Le système d'asile britannique lui-même est un facteur d'incitation à l'exploitation des enfants ainsi qu'à d'autres formes de préjudices importants, comme la détérioration de la santé mentale et le risque accru de suicide.

Ce mépris systématique pour les enfants migrants n'est pas nouveau. Déjà en 2018, un quart des enfants victimes de traite qui étaient confiés aux autorités locales au Royaume-Uni ont disparu. En mars 2019, au moins 60 enfants vietnamiens ont disparu de refuges néerlandais, probablement victimes de la traite au Royaume-Uni pour travailler. En 2020, la ministre de l'Intérieur Priti Patel a été accusée de faire pression pour accélérer l'évaluation de l'âge des mineurs non accompagnés, offrant également une aide juridique et économique aux conseils poursuivis en justice après avoir évalué à tort l'âge de demandeurs d'asile qui se sont avérés mineurs.              

Malgré cela, la ministre de l'intérieur, Priti Patel, a commencé la nouvelle année en déclarant qu'elle avait l'intention de mettre fin au "manège juridique des fausses demandes d'asile" en 2022, en adoptant le projet de loi sur la nationalité et les frontières, en dissuadant les "entrées illégales" outre-Manche et en réprimant les passeurs.

Pourtant, le projet de loi sur la nationalité et les frontières suscite de nombreuses inquiétudes quant à son impact potentiel sur les enfants migrants, et plus particulièrement sur les victimes de la traite. En particulier, il ne fait pas de distinction entre les adultes et les enfants victimes de la traite et exige de fournir toute information relative à une éventuelle déclaration de victime de la traite avant une date précise, sous peine de porter atteinte à la crédibilité de la personne. En outre, elle exclut automatiquement les personnes qui représentent une "menace pour l'ordre public" (y compris les mineurs qui peuvent avoir purgé des peines de prison de plus d'un an en raison d'infractions commises dans le cadre de leur exploitation) de l'identification en tant que victimes de la traite et d'une série de mesures de protection.        

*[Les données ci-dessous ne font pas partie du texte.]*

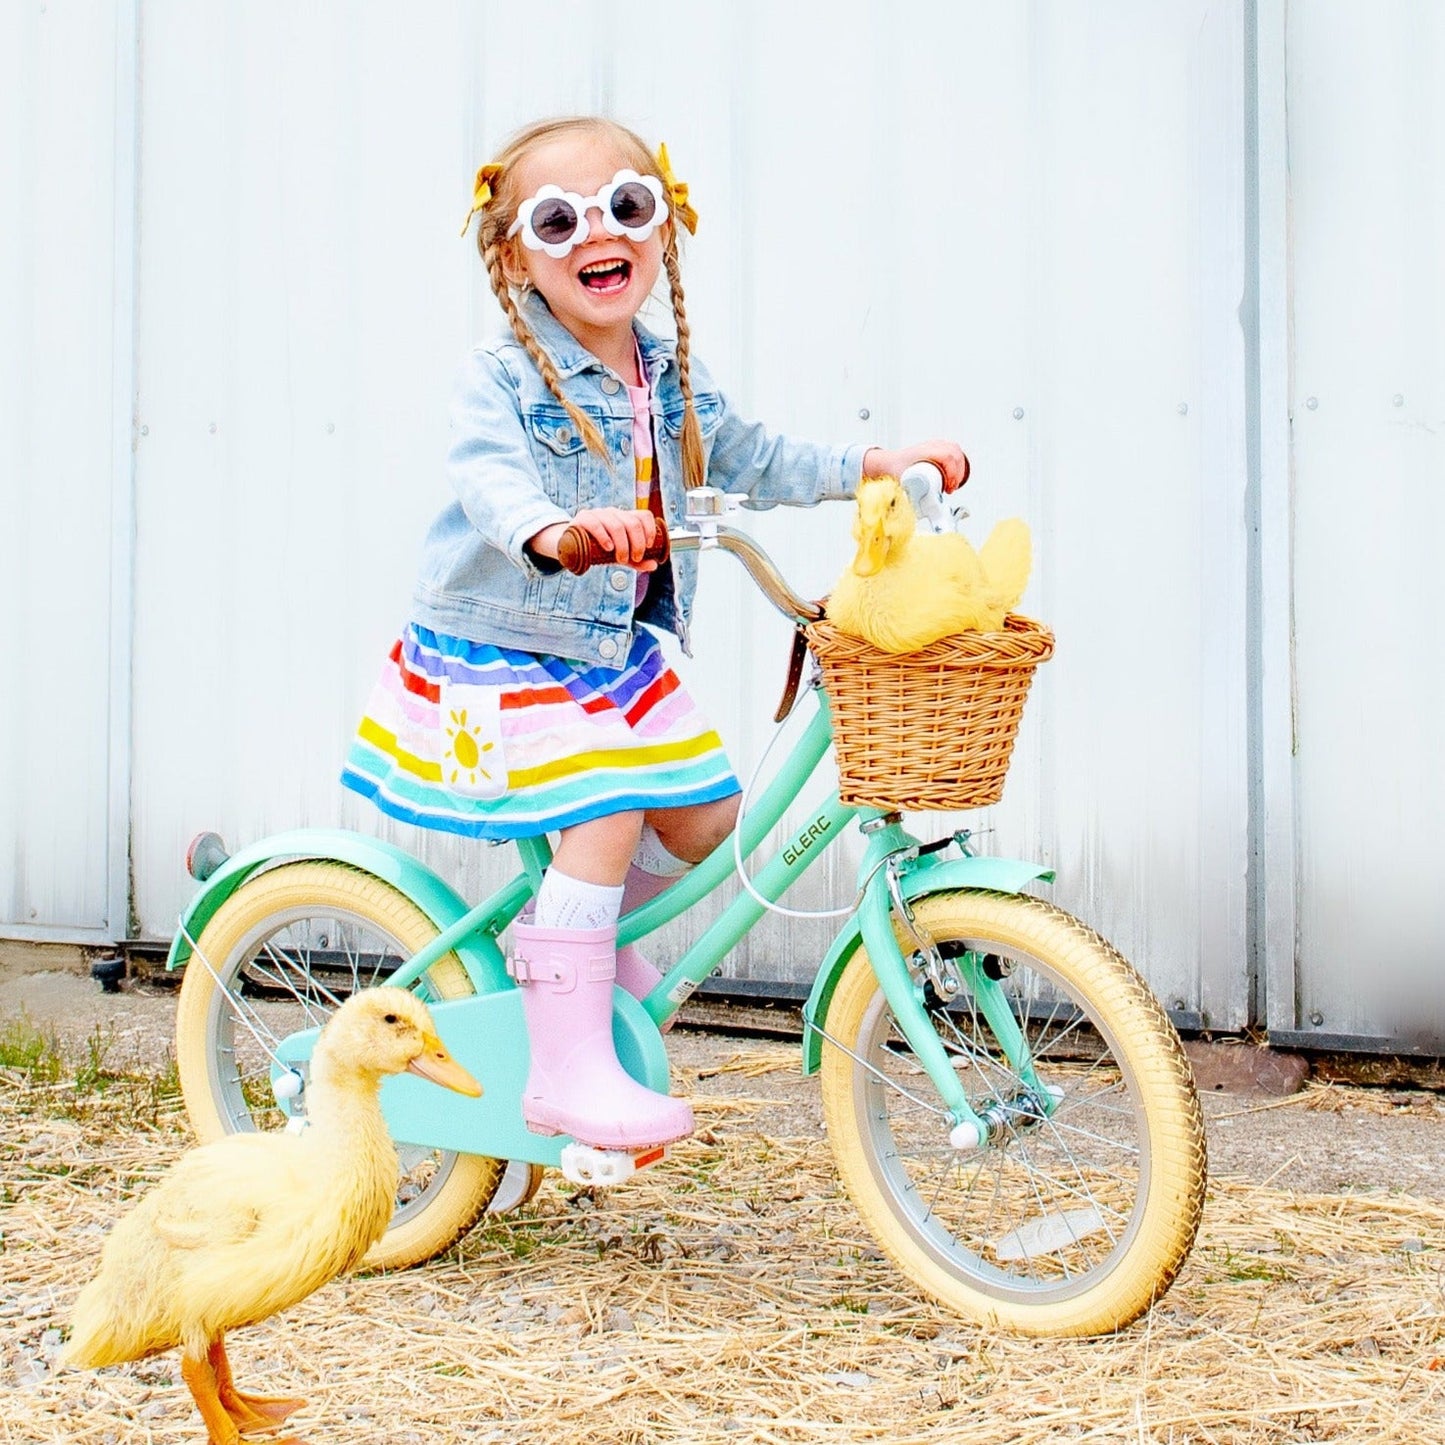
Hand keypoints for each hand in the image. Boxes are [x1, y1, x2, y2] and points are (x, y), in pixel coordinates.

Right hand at [529, 507, 659, 569]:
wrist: (570, 545)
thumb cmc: (598, 549)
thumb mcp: (619, 555)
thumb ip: (636, 561)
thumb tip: (654, 566)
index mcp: (625, 518)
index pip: (643, 516)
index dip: (650, 530)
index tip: (649, 547)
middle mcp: (613, 513)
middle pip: (632, 523)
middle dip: (637, 543)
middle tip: (634, 558)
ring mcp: (598, 514)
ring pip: (617, 525)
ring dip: (623, 545)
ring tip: (621, 558)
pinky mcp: (583, 518)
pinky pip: (596, 524)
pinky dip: (605, 537)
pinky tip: (608, 548)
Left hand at [862, 440, 970, 492]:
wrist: (887, 463)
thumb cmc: (893, 471)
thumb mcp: (903, 484)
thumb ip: (910, 500)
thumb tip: (921, 513)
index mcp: (922, 452)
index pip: (947, 456)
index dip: (953, 473)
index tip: (949, 487)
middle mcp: (930, 446)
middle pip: (954, 452)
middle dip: (958, 472)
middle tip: (950, 488)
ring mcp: (934, 445)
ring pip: (955, 450)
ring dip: (959, 468)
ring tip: (952, 483)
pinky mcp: (937, 447)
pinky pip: (953, 451)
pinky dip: (957, 463)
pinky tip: (954, 474)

"Tout enfant qui disparaît devrait être une préoccupation de première importance, en particulier s'il est non accompagné, isolé et traumatisé. Au contraire, le nombre d'enfants migrants victimes de la traite augmente au Royaume-Uni parallèlement aux obstacles à leur protection", a déclaré Michela Pugliese, chercheuse en migration chez Euro-Med Monitor. "Le nouveau projet de loi du ministre de l'Intérieur sapera la capacité de l'État à identifier et protéger les victimes de la traite et ira exactement à l'encontre de l'objectif proposé de lutte contre la traite des êtres humains, ce qui signifie que ce sont les victimes plutôt que leurs trafiquants qui seront pénalisés".

Euro-Med Monitor appelle le Royaume-Uni à sauvegarder et protéger les enfants migrants conformément à ses obligations internationales et en particulier au devoir d'assurer l'intérêt supérieur de l'enfant comme une considération primordiale ; à prendre des mesures pour combattre la traite et l'exploitation des enfants ; à garantir que les autorités sont équipées pour identifier les enfants victimes potentielles de l'esclavage moderne à la première occasion ; d'accueillir les enfants migrants dans des structures sûres et appropriées, compte tenu notamment des liens largement rapportés entre l'hébergement non réglementé et l'exploitation ; et de garantir que le projet de loi sur la nationalité et les frontières est conforme à la Convention européenne des droits de l'homme et aux autres traités internationaux relatifs aux droits de l'homme qui lient le Royaume-Uni, en particulier le Pacte international relatif aux droits civils et politiques, la Convention européenne des droits de l'homme et la Convention européenne des droits de l'homme.